*Your instructions*
Print every line below. Match each one exactly.

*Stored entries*
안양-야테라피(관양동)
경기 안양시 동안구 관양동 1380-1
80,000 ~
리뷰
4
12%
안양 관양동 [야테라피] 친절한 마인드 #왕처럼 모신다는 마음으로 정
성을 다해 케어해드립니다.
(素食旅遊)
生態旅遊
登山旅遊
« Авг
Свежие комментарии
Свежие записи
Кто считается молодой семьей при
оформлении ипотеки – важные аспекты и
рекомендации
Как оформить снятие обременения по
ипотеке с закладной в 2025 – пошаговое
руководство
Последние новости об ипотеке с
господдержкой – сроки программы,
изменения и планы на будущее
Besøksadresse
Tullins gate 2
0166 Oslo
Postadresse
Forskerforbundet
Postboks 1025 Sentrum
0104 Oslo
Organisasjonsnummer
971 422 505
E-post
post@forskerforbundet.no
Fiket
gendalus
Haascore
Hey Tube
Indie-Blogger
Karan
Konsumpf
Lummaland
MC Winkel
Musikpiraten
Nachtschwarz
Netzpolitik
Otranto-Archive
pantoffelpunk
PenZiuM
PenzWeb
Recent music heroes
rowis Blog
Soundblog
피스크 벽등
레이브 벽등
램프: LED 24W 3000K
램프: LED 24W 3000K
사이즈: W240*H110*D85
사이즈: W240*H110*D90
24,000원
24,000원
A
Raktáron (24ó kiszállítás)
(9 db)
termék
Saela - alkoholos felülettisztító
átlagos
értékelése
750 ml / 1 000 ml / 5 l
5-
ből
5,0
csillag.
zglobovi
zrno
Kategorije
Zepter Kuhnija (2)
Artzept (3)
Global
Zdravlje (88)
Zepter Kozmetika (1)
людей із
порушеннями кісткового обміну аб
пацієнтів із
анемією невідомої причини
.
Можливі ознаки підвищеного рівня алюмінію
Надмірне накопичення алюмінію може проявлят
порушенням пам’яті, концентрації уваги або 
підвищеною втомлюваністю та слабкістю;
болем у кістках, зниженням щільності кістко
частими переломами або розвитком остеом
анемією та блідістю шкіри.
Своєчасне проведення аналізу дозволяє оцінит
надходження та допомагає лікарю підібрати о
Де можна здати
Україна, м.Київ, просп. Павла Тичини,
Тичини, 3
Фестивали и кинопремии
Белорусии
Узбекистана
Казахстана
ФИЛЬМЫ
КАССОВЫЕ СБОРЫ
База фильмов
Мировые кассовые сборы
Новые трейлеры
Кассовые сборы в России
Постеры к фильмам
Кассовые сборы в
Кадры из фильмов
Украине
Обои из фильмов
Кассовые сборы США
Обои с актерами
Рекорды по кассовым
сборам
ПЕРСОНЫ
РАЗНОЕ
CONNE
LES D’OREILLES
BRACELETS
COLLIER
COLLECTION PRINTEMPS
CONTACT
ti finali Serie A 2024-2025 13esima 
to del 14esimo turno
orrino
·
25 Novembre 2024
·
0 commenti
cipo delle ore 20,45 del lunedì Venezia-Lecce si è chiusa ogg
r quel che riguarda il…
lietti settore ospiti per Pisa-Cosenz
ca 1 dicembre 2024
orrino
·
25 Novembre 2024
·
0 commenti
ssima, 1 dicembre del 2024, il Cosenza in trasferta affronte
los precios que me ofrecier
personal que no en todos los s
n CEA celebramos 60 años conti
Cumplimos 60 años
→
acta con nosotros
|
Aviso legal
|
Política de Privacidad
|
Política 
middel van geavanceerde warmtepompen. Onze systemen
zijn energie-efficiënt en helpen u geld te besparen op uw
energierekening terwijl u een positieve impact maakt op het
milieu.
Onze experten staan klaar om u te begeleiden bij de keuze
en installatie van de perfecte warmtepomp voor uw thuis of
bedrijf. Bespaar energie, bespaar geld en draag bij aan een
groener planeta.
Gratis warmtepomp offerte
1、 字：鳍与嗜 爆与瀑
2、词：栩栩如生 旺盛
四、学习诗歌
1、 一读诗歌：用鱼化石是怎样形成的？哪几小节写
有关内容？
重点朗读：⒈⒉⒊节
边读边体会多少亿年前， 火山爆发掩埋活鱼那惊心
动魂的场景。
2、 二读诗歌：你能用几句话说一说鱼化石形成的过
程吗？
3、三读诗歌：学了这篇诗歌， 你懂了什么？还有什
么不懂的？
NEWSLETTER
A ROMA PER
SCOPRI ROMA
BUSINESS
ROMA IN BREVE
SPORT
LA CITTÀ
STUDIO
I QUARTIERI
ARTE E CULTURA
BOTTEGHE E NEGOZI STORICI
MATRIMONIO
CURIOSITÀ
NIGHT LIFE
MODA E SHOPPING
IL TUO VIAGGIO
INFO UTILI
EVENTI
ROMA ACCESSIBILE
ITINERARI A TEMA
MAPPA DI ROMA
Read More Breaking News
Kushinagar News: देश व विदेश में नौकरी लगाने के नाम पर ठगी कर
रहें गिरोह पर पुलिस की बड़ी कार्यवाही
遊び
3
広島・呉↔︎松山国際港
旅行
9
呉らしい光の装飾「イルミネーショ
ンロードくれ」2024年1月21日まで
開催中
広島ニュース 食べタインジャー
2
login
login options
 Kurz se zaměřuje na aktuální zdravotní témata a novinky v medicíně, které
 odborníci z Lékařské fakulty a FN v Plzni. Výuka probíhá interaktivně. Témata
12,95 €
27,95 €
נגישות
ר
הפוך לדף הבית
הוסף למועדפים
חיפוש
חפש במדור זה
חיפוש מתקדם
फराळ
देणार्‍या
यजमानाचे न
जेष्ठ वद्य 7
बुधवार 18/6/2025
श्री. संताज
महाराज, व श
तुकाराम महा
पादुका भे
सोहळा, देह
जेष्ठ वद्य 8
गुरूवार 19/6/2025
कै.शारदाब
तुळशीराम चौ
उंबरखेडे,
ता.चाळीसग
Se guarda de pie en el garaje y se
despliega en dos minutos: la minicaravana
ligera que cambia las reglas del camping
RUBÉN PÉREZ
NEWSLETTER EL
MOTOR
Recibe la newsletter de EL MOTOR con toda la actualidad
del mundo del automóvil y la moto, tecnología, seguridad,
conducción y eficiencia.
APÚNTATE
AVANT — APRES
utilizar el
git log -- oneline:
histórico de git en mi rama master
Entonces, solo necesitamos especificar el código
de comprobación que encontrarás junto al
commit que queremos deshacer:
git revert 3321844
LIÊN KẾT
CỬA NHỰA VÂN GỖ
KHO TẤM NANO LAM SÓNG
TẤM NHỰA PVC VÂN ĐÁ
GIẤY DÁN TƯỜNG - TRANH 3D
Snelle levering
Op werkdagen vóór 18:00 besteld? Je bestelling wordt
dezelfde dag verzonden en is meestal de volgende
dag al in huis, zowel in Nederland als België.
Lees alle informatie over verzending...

*Output for this task*
안양-야테라피(관양동)
경기 안양시 동안구 관양동 1380-1
80,000 ~
리뷰
4
12%
안양 관양동 [야테라피] 친절한 마인드 #왕처럼 모신다는 마음으로 정
성을 다해 케어해드립니다.
(素食旅遊)
生態旅遊
登山旅遊
« Авг
Свежие комментарии
Свежие записи
Кто считается молодой семьей при
оформлении ипотеки – важные аспекты и
рекомендации
Как оформить снятие обременения по
ипотеке с закладной в 2025 – пошаговое
руководство
Последние новости об ипотеке с
господдержкой – сроки программы,
изменения и планы на будущее
Besøksadresse
Tullins gate 2
0166 Oslo
Postadresse
Forskerforbundet
Postboks 1025 Sentrum
0104 Oslo
Organisasjonsnummer
971 422 505
E-post
post@forskerforbundet.no
Fiket
gendalus
Haascore
Hey Tube
Indie-Blogger
Karan
Konsumpf
Lummaland
MC Winkel
Musikpiraten
Nachtschwarz
Netzpolitik
Otranto-Archive
pantoffelpunk
PenZiuM
PenzWeb
Recent music heroes
rowis Blog
Soundblog
피스크 벽등
레이브 벽등
램프: LED 24W 3000K
램프: LED 24W 3000K
사이즈: W240*H110*D85
사이즈: W240*H110*D90
24,000원
24,000원
A
Raktáron (24ó kiszállítás)
(9 db)
termék
Saela - alkoholos felülettisztító
átlagos
értékelése
750 ml / 1 000 ml / 5 l
5-
ből
5,0
csillag.
zglobovi
zrno
Kategorije
Zepter Kuhnija (2)
Artzept (3)
Global
Zdravlje (88)
Zepter Kozmetika (1)
людей із
порушеннями кісткового обміну аб
пацієнтів із
анемією невідомої причини
.
Можливі ознаки підвищеного рівня алюмінію
Надмірне накопичення алюмінію може проявлят
порушенням пам’яті, концентрації уваги або 
підвищеною втомлюваністю та слабкістю;
болем у кістках, зниженням щільності кістко
частими переломами або розвитком остеом
анемією та блідістю шкіри.
Своєчасне проведення аналізу дозволяє оцінит
надходження та допомагає лікарю підібрати о
Де можна здати
Україна, м.Київ, просп. Павла Тичини,
Тичини, 3
Фестивали и кинопремии
Белорусии
Узбекистана
Казахстана
ФИЛЬМЫ
КАССОВЫЕ СБОРЫ
База фильмов
Мировые кассовые сборы
Новые трейлеры
Кассовые сборы в России
Постеры к фильмам
Кассовые сборы в
Кадры из фильмов
Украине
Обои из фильмов
Кассовые сборы США
Обои с актерами
Рекорды по кассовым
сборам
ПЕРСОНЫ
РАЗНОЕ
CONNE
LES D’OREILLES
BRACELETS
COLLIER
COLLECTION PRINTEMPS
CONTACT
ti finali Serie A 2024-2025 13esima 
to del 14esimo turno
orrino
·
25 Novembre 2024
·
0 commenti
cipo delle ore 20,45 del lunedì Venezia-Lecce si è chiusa ogg
r quel che riguarda il…
lietti settore ospiti per Pisa-Cosenz
ca 1 dicembre 2024
orrino
·
25 Novembre 2024
·
0 commenti
ssima, 1 dicembre del 2024, il Cosenza in trasferta affronte
los precios que me ofrecier
personal que no en todos los s
n CEA celebramos 60 años conti
Cumplimos 60 años
→
acta con nosotros
|
Aviso legal
|
Política de Privacidad
|
Política 
middel van geavanceerde warmtepompen. Onze systemen
zijn energie-efficiënt en helpen u geld te besparen op uw
energierekening terwijl u een positieve impact maakt op het
milieu.
Onze experten staan klaar om u te begeleiden bij de keuze
en installatie van de perfecte warmtepomp voor uw thuis of
bedrijf. Bespaar energie, bespaar geld en draag bij aan een
groener planeta.
Gratis warmtepomp offerte
1、 字：鳍与嗜 爆与瀑
2、词：栩栩如生 旺盛
四、学习诗歌
1、 一读诗歌：用鱼化石是怎样形成的？哪几小节写
有关内容？
重点朗读：⒈⒉⒊节
边读边体会多少亿年前， 火山爆发掩埋活鱼那惊心
动魂的场景。
2、 二读诗歌：你能用几句话说一说鱼化石形成的过
程吗？
3、三读诗歌：学了这篇诗歌， 你懂了什么？还有什
么不懂的？
NEWSLETTER
A ROMA PER
SCOPRI ROMA
BUSINESS
ROMA IN BREVE
SPORT
LA CITTÀ
STUDIO
I QUARTIERI
ARTE E CULTURA
BOTTEGHE E NEGOZI STORICI
MATRIMONIO
CURIOSITÀ
NIGHT LIFE
MODA E SHOPPING
IL TUO VIAGGIO
INFO UTILI
EVENTI
ROMA ACCESSIBILE
ITINERARI A TEMA
MAPPA DI ROMA
Read More Breaking News
Kushinagar News: देश व विदेश में नौकरी लगाने के नाम पर ठगी कर
रहें गिरोह पर पुलिस की बड़ी कार्यवाही
遊び
3
広島・呉↔︎松山国際港
旅行
9
呉らしい光の装飾「イルミネーショ
ンロードくれ」2024年1月21日まで
開催中
広島ニュース 食べタインジャー
2
login
login options
 Kurz se zaměřuje na aktuální zdravotní témata a novinky v medicíně, které
 odborníci z Lékařské fakulty a FN v Plzni. Výuka probíhá interaktivně. Témata
12,95 €
27,95 €
נגישות
ר
הפוך לדף הבית
הוסף למועדפים
חיפוש
חפש במדור זה
חיפוש מתקדם
फराळ
देणार्‍या
यजमानाचे न
जेष्ठ वद्य 7
बुधवार 18/6/2025
श्री. संताज
महाराज, व श
तुकाराम महा
पादुका भे
सोहळा, देह
जेष्ठ वद्य 8
गुरूवार 19/6/2025
कै.शारदाब
तुळशीराम चौ
उंबरखेडे,
ता.चाळीसग
Se guarda de pie en el garaje y se
despliega en dos minutos: la minicaravana
ligera que cambia las reglas del camping
RUBÉN PÉREZ
NEWSLETTER EL
MOTOR
Recibe la newsletter de EL MOTOR con toda la actualidad
del mundo del automóvil y la moto, tecnología, seguridad,
conducción y eficiencia.
APÚNTATE
AVANT — APRES
utilizar el
git log -- oneline:
histórico de git en mi rama master
Entonces, solo necesitamos especificar el código
de comprobación que encontrarás junto al
commit que queremos deshacer:
git revert 3321844
LIÊN KẾT
CỬA NHỰA VÂN GỖ
KHO TẤM NANO LAM SÓNG
TẤM NHỰA PVC VÂN ĐÁ
GIẤY DÁN TƯỜNG - TRANH 3D
Snelle levering
Op werkdagen vóór 18:00 besteld? Je bestelling wordt
dezelfde dag verzonden en is meestal de volgende
dag al in huis, zowel in Nederland als België.
Lees alle informatie over verzending...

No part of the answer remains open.